Time-optimal Point-to-point Motion Planning: A Two-stage Approach
Shuhao Zhang, Jan Swevers
TL;DR
The paper addresses the challenge of time-optimal point-to-point motion planning for nonlinear systems under NMPC. It introduces a two-stage OCP that first uses a fixed-time-grid stage and then a time-scaled second stage, stitched together to minimize total travel time with robustness to computation delays. The ASAP-MPC integration enables online replanning despite varying solver times, demonstrated on a unicycle model navigating around an elliptical obstacle with collision constraints. Results show the two-stage method achieves comparable trajectory times to direct time-scaling while reducing computational load and ensuring feasibility, highlighting its potential for real-time autonomous navigation.
Abstract
This paper proposes a two-stage approach to formulate the time-optimal point-to-point motion planning problem, involving a first stage with a fixed time grid and a second stage with a variable time grid.
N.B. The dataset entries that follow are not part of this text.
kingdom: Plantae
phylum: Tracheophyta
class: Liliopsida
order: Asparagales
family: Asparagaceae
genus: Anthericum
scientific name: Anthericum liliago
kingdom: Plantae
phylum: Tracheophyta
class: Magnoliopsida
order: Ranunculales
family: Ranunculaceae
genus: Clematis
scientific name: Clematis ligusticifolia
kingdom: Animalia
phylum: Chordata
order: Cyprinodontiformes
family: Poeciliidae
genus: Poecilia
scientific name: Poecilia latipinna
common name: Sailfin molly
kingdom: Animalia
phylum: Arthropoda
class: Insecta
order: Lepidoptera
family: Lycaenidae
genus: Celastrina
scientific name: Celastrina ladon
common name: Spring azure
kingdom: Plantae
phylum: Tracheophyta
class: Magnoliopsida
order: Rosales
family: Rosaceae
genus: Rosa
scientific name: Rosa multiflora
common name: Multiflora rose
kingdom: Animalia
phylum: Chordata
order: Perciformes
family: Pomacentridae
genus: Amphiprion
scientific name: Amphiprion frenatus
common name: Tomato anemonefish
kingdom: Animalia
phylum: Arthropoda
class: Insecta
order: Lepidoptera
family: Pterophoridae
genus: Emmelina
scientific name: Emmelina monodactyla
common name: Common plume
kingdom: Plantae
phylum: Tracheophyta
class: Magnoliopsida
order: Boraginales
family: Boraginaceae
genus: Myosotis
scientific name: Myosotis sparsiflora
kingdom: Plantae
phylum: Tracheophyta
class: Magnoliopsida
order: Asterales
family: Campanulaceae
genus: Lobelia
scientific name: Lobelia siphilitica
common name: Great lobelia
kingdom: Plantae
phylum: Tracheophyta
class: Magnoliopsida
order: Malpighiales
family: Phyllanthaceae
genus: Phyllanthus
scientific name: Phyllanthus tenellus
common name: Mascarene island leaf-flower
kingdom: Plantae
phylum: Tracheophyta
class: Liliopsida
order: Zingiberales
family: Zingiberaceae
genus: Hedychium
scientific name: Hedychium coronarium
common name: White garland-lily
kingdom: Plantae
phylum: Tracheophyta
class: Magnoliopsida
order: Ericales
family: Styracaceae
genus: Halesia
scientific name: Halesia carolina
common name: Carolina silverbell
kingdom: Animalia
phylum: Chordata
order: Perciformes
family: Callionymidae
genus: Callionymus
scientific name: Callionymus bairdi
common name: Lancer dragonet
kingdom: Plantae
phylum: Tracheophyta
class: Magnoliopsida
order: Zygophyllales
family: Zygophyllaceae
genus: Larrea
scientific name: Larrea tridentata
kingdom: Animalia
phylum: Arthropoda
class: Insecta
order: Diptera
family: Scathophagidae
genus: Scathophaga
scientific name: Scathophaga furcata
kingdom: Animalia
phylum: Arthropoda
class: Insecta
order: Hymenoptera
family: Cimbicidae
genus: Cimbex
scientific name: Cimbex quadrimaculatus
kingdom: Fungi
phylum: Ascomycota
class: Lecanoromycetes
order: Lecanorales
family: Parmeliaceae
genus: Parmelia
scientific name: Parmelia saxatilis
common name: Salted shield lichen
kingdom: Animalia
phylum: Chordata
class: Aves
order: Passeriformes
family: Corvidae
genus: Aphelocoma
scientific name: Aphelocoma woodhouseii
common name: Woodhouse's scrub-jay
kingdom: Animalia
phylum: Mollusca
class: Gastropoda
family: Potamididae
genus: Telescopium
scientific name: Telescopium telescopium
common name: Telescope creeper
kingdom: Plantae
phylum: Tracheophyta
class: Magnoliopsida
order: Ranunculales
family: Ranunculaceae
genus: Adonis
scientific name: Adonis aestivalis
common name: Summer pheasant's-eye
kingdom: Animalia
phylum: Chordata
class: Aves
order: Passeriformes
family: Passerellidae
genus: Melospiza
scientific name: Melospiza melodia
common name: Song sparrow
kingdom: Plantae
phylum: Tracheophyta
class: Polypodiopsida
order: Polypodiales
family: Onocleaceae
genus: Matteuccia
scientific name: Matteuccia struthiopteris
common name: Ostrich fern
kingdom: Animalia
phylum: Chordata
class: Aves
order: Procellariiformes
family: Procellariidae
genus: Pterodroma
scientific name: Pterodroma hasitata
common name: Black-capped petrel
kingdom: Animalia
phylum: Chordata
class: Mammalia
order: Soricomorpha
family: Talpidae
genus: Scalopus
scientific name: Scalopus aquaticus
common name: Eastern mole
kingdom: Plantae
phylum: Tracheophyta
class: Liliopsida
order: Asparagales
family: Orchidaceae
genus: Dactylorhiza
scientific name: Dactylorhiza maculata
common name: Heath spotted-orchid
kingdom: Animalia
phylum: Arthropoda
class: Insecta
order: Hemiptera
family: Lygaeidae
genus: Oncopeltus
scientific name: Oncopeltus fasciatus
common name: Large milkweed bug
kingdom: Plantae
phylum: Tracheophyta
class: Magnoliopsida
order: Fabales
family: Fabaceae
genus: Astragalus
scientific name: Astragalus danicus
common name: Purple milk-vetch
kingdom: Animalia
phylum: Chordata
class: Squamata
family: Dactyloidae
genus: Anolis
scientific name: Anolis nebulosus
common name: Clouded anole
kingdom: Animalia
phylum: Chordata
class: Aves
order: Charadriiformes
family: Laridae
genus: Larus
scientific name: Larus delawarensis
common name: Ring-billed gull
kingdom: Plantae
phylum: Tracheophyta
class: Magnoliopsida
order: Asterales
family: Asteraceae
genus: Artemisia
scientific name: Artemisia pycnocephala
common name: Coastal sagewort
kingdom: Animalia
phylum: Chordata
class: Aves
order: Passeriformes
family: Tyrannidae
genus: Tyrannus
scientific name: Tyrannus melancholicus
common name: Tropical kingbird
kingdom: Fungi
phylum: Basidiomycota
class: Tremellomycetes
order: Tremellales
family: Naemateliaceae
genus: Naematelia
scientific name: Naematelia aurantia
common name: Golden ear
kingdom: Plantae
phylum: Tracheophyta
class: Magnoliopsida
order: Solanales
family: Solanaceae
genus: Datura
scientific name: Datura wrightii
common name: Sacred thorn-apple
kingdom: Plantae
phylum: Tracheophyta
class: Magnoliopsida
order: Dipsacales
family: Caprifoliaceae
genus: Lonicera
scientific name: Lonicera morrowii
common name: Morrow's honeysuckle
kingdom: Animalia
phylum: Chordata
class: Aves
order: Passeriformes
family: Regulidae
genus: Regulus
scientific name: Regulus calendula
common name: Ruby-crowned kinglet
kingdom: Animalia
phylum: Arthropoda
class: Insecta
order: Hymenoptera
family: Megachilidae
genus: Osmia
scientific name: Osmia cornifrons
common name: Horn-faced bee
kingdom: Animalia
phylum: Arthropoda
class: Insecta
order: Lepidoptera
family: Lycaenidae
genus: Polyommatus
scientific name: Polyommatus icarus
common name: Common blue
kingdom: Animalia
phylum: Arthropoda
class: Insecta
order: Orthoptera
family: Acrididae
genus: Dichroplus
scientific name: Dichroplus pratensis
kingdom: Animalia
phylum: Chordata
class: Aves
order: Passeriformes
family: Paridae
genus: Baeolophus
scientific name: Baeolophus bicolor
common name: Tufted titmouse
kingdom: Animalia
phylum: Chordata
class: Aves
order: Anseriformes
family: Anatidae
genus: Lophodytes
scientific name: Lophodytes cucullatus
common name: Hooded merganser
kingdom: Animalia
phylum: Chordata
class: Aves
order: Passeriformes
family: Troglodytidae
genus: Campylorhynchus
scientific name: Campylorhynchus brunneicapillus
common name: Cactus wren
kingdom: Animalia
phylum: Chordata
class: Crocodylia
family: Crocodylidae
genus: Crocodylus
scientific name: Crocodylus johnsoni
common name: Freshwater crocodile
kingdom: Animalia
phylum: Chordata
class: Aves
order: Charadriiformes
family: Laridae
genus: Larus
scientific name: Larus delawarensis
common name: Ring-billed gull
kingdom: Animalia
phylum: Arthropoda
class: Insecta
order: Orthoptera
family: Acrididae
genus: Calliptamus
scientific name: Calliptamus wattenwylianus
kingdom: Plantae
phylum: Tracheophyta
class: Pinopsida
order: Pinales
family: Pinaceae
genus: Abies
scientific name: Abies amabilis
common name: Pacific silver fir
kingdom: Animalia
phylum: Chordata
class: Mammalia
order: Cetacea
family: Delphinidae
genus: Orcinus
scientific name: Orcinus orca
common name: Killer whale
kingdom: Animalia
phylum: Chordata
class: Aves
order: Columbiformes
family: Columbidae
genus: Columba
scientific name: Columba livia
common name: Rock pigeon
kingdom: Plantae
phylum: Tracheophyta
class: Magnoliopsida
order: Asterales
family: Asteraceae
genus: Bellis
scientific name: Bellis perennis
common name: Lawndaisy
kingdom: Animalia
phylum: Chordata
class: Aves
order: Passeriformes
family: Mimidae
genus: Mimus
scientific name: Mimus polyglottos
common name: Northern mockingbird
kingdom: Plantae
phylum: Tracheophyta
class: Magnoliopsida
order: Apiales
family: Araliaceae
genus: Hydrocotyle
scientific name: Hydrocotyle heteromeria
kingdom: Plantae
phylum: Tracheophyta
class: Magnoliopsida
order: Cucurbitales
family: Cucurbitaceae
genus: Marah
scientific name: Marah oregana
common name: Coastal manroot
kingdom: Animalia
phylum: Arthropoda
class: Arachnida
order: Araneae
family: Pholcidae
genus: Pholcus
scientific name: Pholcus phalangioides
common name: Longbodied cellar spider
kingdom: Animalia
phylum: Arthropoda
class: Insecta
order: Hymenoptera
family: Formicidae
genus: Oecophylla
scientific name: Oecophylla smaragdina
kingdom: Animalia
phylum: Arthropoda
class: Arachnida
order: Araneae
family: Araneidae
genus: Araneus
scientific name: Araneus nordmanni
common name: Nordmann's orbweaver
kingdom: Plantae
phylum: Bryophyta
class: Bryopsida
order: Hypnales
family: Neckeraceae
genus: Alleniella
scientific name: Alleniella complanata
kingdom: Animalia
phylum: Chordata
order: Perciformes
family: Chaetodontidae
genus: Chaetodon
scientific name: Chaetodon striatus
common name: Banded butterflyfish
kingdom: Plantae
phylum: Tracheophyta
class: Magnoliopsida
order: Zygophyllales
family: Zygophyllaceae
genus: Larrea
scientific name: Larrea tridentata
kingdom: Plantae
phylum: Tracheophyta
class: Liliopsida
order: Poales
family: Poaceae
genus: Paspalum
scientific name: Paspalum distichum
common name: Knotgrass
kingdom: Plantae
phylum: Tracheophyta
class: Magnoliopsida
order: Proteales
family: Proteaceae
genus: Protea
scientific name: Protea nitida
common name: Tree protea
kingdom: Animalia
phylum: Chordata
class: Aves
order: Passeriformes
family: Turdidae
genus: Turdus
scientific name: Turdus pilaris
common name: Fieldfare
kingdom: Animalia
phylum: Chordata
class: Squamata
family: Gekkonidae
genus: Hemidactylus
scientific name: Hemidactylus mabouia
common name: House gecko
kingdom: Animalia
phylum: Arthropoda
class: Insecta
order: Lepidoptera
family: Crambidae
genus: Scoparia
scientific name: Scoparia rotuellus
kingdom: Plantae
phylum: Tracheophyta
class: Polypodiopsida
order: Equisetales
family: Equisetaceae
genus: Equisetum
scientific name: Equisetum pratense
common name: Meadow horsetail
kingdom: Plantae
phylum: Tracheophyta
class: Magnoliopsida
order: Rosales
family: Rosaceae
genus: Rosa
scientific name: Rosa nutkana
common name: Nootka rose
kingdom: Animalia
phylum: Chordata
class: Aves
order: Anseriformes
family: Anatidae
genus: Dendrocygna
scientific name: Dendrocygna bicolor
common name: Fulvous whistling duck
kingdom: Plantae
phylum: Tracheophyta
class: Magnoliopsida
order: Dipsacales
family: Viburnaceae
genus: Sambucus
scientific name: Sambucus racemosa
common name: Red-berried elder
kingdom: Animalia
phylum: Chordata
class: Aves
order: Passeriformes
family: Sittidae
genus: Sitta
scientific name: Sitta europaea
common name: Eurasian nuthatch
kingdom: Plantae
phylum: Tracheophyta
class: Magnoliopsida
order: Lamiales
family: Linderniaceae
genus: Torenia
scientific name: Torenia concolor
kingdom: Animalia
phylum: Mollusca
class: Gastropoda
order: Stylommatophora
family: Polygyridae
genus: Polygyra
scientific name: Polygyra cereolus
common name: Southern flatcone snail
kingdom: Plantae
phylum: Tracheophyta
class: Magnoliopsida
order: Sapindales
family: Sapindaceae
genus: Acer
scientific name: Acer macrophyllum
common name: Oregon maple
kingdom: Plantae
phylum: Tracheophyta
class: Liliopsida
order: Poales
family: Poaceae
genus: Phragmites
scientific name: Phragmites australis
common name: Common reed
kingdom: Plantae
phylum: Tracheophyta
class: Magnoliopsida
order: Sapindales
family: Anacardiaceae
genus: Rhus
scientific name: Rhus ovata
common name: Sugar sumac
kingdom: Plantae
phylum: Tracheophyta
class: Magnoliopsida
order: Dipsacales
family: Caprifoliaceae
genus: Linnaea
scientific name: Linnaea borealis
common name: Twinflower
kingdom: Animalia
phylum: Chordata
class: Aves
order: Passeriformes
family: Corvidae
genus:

The proposed approach brings benefits through its straightforward optimal control problem formulation with a fixed and low number of control steps for manageable computational complexity and the avoidance of interpolation errors associated with time scaling, especially when aiming to reach a distant goal. Additionally, an asynchronous nonlinear model predictive control (NMPC) update scheme is integrated with this two-stage approach to address delayed and fluctuating computation times, facilitating online replanning. The effectiveness of the proposed two-stage approach and NMPC implementation is demonstrated through numerical examples centered on autonomous navigation with collision avoidance.